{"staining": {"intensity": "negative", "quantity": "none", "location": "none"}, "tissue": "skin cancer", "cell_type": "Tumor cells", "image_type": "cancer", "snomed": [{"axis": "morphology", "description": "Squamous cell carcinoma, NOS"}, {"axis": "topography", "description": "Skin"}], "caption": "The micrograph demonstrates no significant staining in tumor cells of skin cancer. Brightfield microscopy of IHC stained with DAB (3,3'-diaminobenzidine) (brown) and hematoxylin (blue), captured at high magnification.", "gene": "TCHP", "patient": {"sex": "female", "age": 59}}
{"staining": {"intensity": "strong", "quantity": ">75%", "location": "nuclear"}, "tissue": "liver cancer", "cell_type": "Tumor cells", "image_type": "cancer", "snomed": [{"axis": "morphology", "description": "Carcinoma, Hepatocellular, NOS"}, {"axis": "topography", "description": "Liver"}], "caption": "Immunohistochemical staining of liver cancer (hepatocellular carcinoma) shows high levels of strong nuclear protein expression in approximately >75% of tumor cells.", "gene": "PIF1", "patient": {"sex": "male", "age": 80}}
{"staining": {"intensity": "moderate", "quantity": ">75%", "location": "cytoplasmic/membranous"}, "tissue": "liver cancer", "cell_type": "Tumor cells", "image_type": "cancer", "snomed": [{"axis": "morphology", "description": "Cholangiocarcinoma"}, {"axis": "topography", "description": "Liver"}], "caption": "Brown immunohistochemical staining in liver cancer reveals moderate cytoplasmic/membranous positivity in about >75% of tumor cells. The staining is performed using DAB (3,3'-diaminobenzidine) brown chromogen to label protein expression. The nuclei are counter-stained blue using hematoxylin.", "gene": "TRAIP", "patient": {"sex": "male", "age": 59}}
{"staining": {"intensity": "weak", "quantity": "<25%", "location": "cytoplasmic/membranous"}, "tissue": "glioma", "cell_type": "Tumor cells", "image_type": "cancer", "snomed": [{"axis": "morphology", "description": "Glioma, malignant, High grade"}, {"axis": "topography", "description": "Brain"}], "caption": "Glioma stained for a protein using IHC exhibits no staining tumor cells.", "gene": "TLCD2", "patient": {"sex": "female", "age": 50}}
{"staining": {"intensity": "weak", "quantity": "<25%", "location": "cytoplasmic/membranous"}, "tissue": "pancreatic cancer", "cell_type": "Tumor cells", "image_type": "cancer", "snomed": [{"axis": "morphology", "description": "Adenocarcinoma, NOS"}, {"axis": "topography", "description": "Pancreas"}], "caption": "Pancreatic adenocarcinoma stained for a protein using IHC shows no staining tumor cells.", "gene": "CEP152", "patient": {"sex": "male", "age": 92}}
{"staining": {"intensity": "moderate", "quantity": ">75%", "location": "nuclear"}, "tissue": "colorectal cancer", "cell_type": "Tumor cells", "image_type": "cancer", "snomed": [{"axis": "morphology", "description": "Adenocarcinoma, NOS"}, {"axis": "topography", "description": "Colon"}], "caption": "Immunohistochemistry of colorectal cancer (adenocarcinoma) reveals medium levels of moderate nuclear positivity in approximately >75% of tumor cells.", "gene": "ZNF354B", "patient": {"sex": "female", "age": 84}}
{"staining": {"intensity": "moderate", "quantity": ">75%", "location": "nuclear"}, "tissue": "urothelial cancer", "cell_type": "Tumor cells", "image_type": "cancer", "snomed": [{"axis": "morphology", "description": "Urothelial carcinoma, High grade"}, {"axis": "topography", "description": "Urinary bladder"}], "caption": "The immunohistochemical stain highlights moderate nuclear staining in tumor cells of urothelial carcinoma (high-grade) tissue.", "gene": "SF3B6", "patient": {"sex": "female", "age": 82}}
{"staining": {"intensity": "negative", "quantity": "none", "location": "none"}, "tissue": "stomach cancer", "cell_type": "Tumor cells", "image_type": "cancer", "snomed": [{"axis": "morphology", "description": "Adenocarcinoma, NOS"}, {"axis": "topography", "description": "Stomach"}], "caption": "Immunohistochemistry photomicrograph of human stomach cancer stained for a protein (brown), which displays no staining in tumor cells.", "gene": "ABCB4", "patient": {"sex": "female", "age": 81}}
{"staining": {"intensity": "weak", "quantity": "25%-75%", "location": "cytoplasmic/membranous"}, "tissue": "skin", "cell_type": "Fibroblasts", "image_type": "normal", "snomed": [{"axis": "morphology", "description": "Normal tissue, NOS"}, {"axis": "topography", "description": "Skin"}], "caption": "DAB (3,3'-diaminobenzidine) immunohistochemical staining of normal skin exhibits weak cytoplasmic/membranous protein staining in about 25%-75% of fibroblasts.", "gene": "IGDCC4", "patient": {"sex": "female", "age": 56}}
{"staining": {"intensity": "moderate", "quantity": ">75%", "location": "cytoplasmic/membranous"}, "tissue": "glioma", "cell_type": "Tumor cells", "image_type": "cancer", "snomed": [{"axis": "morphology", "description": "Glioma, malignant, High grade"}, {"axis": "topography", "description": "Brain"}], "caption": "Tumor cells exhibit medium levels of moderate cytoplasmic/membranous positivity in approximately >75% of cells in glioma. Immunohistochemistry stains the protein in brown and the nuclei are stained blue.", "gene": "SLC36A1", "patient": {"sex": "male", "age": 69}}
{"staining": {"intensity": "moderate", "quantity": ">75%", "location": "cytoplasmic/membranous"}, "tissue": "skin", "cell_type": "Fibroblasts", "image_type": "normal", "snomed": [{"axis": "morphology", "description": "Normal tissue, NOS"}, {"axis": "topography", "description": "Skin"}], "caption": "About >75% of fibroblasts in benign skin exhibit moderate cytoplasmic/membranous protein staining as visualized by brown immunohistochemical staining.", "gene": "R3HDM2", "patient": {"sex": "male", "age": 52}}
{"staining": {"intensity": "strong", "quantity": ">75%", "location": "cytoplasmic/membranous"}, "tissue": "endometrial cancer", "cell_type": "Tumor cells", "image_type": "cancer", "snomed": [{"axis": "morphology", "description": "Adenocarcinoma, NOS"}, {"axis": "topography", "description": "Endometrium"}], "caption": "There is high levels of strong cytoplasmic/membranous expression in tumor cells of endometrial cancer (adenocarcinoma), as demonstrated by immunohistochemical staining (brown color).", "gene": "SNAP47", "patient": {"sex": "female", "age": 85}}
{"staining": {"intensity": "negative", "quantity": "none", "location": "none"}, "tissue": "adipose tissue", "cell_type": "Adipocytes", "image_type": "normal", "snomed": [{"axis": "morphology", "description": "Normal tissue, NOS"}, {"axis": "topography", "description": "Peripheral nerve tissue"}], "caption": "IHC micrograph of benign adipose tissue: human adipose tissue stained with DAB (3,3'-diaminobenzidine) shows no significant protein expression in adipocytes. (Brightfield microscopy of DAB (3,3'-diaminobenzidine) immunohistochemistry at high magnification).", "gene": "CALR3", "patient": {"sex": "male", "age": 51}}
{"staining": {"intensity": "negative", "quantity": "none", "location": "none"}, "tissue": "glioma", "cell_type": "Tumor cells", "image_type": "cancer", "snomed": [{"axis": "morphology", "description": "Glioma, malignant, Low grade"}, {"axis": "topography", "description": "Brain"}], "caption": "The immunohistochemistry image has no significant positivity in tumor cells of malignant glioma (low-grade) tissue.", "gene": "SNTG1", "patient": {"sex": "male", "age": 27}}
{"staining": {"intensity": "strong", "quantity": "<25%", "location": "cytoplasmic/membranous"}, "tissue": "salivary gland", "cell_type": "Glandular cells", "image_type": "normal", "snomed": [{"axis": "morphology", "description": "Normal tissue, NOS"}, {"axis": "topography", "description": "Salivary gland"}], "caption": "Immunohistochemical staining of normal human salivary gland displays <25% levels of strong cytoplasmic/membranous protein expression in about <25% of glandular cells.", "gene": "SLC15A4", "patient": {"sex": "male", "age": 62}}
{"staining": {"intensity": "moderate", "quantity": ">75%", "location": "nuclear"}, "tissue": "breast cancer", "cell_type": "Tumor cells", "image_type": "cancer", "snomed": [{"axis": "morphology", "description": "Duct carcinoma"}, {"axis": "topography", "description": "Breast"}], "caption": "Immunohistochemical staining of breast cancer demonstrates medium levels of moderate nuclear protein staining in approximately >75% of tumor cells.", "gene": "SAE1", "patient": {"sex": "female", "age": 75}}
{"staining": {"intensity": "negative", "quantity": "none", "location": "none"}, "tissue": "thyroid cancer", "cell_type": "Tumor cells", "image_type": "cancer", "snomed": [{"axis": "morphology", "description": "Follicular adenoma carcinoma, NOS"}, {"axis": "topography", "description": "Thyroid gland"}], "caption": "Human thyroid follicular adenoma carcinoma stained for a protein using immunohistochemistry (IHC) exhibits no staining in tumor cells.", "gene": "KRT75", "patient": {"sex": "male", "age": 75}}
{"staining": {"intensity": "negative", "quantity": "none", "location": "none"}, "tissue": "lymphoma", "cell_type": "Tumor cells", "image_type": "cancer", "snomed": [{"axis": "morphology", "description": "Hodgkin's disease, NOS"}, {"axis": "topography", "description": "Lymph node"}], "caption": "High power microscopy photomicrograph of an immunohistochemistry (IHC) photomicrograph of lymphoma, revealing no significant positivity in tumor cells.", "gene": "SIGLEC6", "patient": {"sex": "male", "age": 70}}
──────────────────────────────
Required work:
Whenever the word "glioma" occurs in a line of the records, that line counts toward the total; state the total only.

Written reply:
3